Every line with the string "give" in it belongs in your answer, so copy them all from the data.

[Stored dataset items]
---+---
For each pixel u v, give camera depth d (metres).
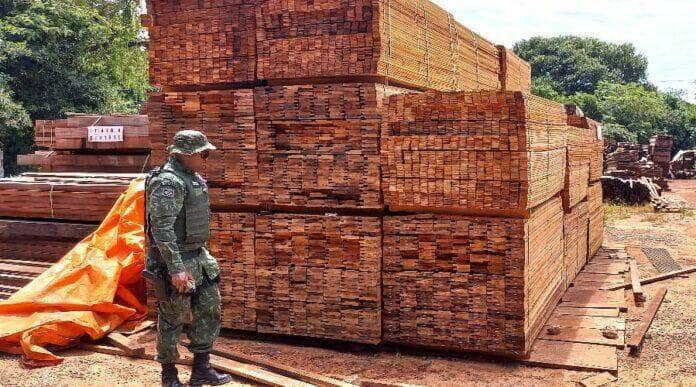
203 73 6.04
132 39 25.28
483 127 5.23
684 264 10.51
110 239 6.62
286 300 5.94
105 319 6.08
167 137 6.23
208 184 6.12
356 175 5.60
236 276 6.09
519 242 5.30
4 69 21.22
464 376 5.18
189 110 6.09
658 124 50.66
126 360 5.54
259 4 5.70
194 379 4.86
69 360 5.52
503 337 5.41
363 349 5.84
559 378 5.12
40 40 22.05
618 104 51.19
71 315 5.82
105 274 6.25
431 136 5.37
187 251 4.70
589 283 8.54
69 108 21.92
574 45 69.62
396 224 5.61
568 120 9.50
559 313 6.93
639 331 6.28
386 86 5.74
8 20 21.78
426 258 5.57
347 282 5.72
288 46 5.65
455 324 5.53
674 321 6.95
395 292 5.67
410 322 5.65
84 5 24.09
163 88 6.41
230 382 4.94
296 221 5.84
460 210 5.48
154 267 4.68
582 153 8.86
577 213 8.78
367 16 5.37
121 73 24.97
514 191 5.20
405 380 5.10
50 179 7.80
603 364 5.33
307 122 5.68
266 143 5.86
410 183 5.48
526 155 5.14
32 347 5.42
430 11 6.63
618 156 26.19
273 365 5.16
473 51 8.24
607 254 10.93
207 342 4.83
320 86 5.62
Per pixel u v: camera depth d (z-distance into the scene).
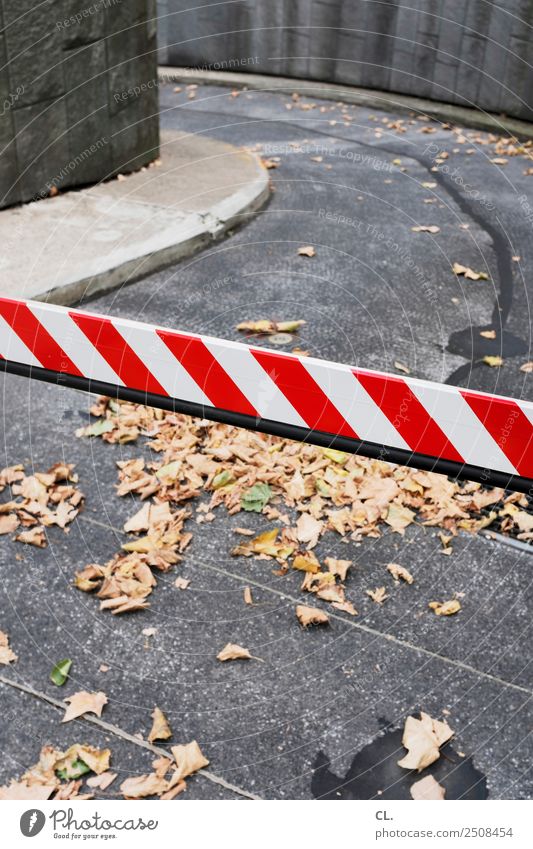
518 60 8.20
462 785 2.21
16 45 5.12
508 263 5.39
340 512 3.12
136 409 3.64
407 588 2.82
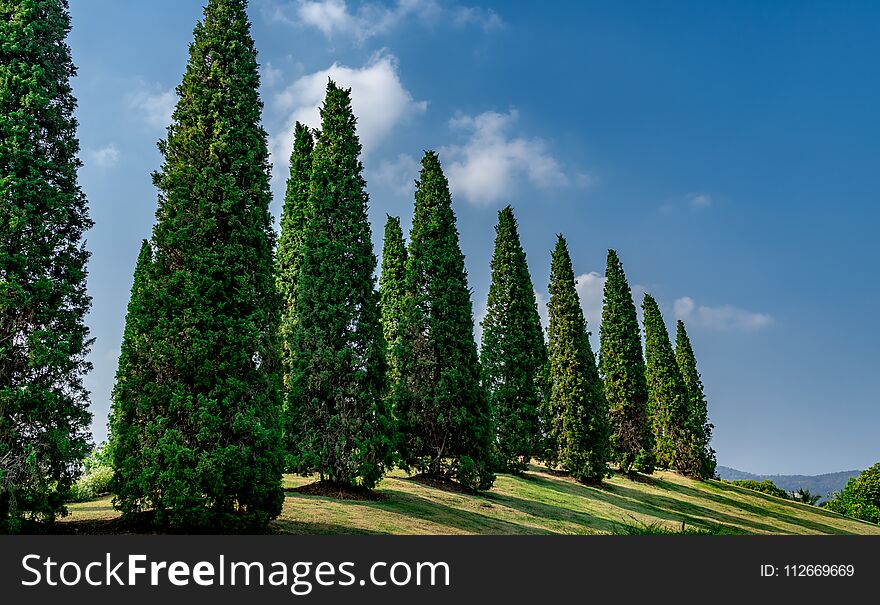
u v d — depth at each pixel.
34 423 12.60
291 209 30.77
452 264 26.59
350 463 19.62
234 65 16.59
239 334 14.48
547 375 38.22
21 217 12.76
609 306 45.22
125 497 13.45
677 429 49.25
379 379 20.78
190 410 13.66
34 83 13.56
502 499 24.48
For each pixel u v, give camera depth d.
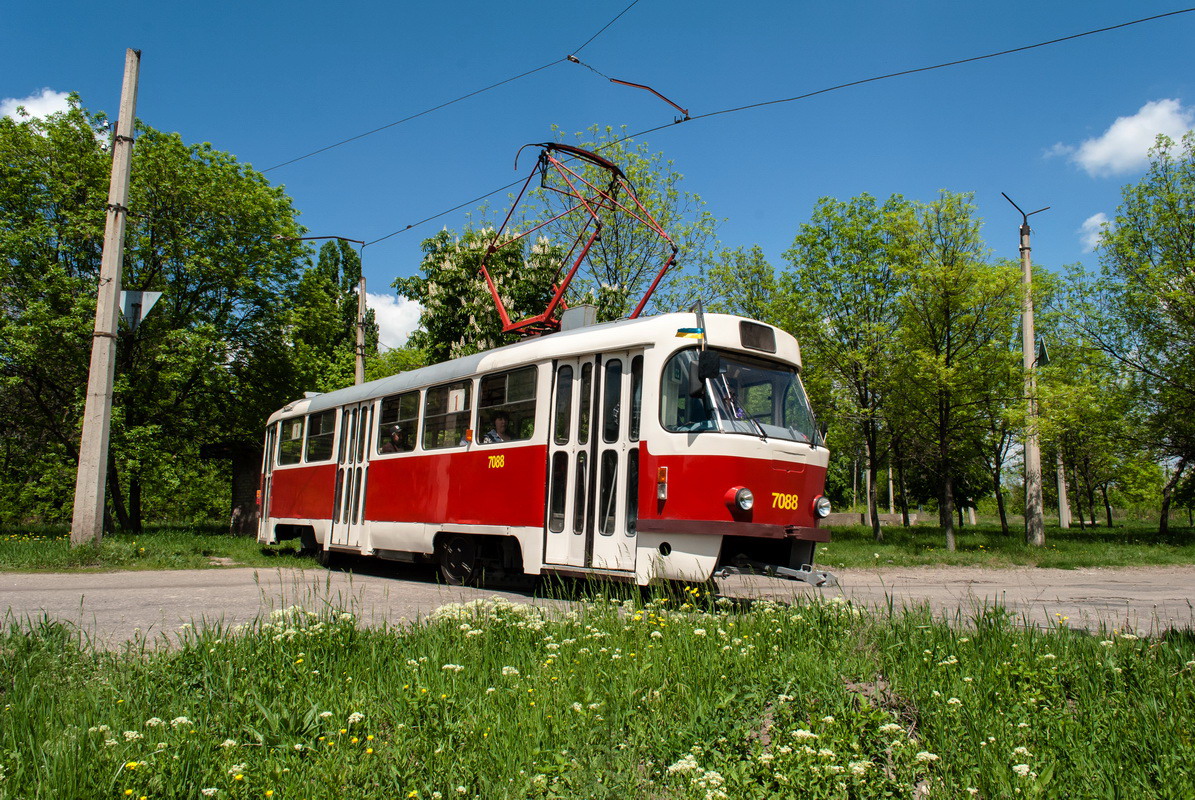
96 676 4.95
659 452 8.74
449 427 11.99
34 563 12.20
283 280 26.31
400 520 12.86
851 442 30.12
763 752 3.42
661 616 6.52
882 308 24.88
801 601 7.42
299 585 10.95
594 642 5.50
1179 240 26.78
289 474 17.34
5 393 23.64
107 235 13.70
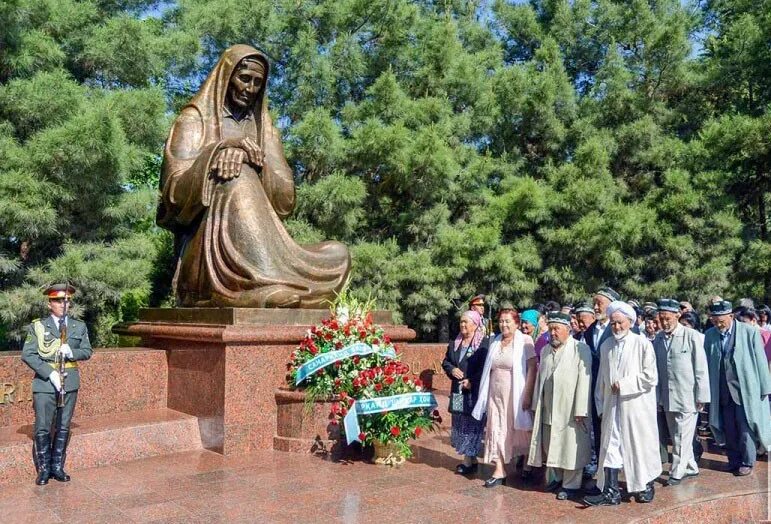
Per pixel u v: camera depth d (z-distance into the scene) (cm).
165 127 1432
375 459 743
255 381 776
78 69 1524
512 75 1795
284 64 1758
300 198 1552
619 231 1584
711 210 1694
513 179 1720
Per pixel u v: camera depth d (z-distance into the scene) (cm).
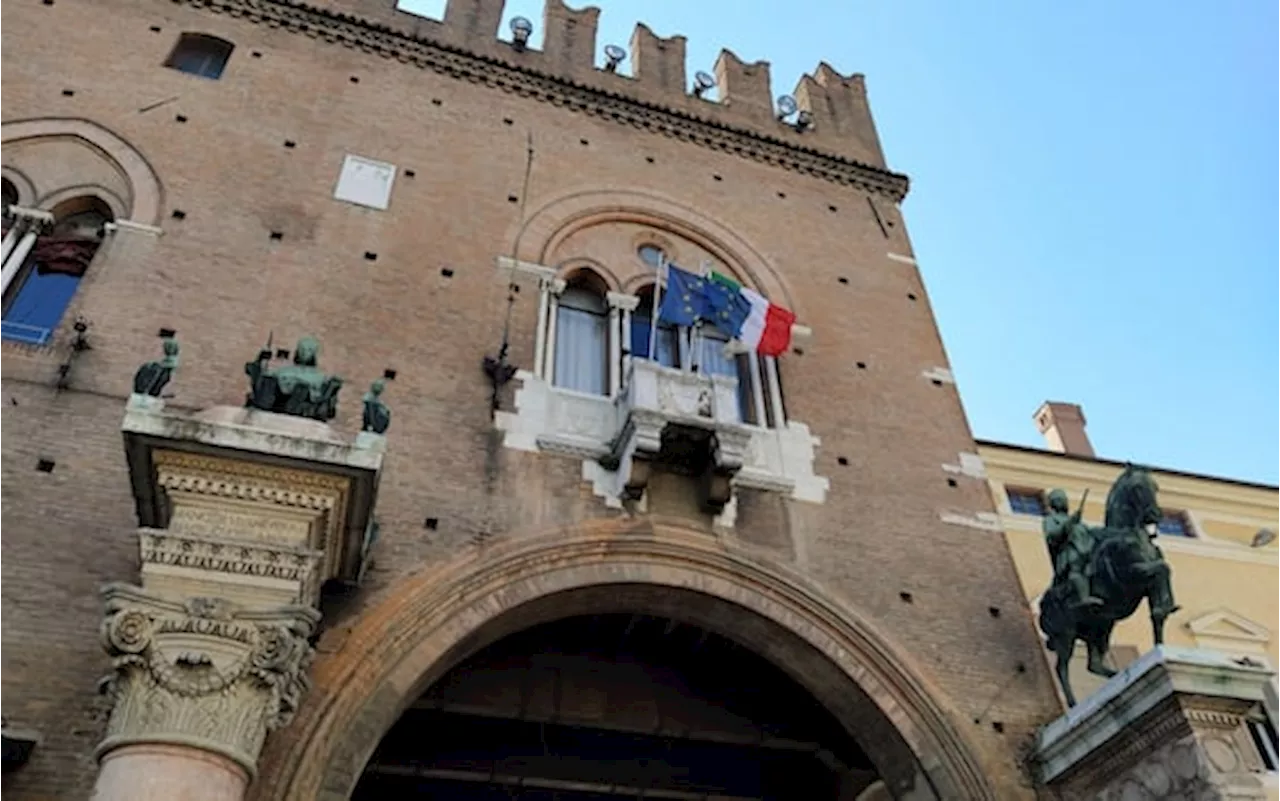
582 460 1427
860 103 2417
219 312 1381
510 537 1302
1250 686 1204
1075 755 1296
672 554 1370
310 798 1016
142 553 885
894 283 1973
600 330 1688
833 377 1731
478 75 1914
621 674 1547
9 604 1046
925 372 1820
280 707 887
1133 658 1728
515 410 1442
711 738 1534
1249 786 1141
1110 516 1423
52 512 1127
---+---
* [Expected answer]:
For each pixel u v, give camera depth d (metres).
For each pixel u v, give camera depth d.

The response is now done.